My Scholarship entry - Giving back on the road
WORLDWIDE | Sunday, 22 April 2012 | Views [185] | Scholarship Entry
The rickshaw wallah’s thin legs pedalled further, further, further into the unlit night. I was disoriented. Uneasy. The stranger riding with me—was she really a Red Cross nurse? Why had I so trustingly volunteered to come with her, out here in the dog-howling dark? Why had I foregone my usual travelling caution?
She was desperate for my blood, that’s why.
I had been eating at a restaurant popular with western tourists. She had sidled, pleading, from table to table, long skirt swishing, dusty toes exposed in well-worn sandals. Other diners looked at her with disgust, as if she were a beggar—a white beggar, the worst kind, they hissed.
But, as it turned out, she was looking for Type A positive. Now tourist landmarks disappeared. We passed vague dark shapes—rickety houses, sleeping cows. Cooking smells entwined themselves with wafts of ripe filth.
I asked the Red Cross nurse—a young German—why my blood was needed so urgently. There was a poor person, she told me. He was haemorrhaging, his stomach lining eaten away. It happens all the time here, she said. Few people could afford to visit doctors—and there weren’t many doctors, anyway.
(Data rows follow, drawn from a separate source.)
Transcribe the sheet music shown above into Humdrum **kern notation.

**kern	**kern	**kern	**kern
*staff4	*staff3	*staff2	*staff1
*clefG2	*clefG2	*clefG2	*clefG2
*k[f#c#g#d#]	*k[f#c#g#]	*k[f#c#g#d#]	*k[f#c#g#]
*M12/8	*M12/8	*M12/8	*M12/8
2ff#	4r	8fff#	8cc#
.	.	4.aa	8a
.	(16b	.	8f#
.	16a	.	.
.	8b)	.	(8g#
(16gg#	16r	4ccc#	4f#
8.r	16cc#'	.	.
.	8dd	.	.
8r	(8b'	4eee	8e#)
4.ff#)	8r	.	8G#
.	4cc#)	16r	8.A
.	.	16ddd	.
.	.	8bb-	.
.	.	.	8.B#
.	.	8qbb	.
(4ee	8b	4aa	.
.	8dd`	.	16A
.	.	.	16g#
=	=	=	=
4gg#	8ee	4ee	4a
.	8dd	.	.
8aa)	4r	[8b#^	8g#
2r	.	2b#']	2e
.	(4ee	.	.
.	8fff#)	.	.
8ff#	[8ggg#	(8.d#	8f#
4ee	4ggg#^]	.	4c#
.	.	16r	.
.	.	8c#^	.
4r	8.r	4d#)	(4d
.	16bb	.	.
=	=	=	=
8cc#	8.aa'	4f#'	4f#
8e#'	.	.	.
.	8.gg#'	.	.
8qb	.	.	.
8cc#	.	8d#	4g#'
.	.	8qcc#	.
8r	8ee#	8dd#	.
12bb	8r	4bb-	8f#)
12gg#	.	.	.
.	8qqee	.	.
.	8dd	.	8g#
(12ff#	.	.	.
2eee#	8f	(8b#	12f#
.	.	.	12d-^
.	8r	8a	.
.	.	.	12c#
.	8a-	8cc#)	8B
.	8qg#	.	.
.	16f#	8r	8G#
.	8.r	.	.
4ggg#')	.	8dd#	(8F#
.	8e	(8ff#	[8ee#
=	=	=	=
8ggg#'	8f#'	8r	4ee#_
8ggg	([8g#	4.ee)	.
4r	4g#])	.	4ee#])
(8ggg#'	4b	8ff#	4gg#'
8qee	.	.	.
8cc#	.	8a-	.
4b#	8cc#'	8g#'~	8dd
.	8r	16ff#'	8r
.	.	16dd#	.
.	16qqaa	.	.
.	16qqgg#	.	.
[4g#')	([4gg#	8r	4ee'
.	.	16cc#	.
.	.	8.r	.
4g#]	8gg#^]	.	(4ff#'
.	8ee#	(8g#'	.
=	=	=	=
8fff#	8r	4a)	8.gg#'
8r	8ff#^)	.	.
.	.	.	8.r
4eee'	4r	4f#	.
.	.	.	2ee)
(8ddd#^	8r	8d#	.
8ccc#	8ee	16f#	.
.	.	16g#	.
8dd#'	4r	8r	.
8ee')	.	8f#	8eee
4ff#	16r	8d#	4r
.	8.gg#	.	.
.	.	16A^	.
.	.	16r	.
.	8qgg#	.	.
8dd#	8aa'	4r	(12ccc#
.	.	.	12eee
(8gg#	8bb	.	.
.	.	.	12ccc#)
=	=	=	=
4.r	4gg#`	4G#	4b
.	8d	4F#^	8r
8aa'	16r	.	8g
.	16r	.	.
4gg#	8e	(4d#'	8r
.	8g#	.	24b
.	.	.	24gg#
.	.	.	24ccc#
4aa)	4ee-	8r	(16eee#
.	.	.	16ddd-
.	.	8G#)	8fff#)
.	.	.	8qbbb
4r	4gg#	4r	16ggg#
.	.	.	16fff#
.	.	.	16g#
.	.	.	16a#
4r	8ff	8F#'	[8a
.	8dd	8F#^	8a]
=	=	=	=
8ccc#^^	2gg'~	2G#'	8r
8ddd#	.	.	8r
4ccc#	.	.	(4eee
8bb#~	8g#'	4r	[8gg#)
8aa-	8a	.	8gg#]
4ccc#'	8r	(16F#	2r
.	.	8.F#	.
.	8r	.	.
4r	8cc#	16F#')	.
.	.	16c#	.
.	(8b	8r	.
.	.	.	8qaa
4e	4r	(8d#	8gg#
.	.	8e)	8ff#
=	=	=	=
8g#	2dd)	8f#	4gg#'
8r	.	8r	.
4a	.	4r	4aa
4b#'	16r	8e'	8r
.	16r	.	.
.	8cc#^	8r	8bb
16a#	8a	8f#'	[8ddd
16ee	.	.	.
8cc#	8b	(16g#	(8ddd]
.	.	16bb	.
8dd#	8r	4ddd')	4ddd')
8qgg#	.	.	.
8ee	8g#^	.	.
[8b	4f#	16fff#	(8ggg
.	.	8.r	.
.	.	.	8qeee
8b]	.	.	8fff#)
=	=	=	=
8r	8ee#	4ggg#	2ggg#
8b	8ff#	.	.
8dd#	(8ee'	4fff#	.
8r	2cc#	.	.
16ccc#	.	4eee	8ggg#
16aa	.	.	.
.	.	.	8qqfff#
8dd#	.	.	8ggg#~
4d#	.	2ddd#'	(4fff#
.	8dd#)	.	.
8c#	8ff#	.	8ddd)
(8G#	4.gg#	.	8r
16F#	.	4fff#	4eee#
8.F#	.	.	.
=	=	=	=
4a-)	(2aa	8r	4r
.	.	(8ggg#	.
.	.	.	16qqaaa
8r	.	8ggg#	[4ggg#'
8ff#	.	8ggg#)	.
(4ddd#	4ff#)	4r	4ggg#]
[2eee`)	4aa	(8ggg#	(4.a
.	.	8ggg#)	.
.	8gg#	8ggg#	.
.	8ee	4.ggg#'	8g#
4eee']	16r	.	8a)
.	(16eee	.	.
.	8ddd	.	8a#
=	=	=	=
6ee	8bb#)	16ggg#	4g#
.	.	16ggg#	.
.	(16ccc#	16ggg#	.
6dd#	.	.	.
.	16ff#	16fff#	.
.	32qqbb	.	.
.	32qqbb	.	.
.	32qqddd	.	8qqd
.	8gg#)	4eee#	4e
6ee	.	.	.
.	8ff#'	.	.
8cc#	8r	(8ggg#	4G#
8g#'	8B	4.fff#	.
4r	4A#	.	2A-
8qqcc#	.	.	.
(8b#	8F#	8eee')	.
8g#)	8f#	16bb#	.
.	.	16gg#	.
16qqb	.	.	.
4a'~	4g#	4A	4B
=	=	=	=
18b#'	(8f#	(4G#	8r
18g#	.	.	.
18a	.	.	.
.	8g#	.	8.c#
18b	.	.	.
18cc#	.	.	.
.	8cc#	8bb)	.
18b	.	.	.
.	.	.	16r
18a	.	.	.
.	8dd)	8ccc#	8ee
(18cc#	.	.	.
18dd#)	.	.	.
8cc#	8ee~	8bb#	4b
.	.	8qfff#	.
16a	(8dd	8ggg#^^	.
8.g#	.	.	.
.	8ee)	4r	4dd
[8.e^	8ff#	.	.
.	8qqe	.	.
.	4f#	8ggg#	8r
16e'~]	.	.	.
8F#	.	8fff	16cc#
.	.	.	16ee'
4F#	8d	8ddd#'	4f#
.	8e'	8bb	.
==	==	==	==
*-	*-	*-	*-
So locals self-medicated, using over-the-counter drugs. Then they haemorrhaged.
He was weak. He probably wouldn’t live, even with my blood.
We reached the Red Cross compound, low buildings moored in a sudden pool of strong white light. A Nepalese family, miserably huddled in the foyer, looked up. Hope and relief flickered on weather-beaten faces.
I lay on a bed. The pillow had a depression in it from many heads, and the pillowcase was greasy. My blood was tested, drained out of my arm, and hurried somewhere, out of sight.
I felt faint. I’m squeamish.
As I recovered my equilibrium, the man’s family murmured something to the nurse. I saw her face rearrange itself in a complicated way.
“Coke or Fanta?” she asked me. “They want to buy you a can of drink. They want to say thank you, thank you.”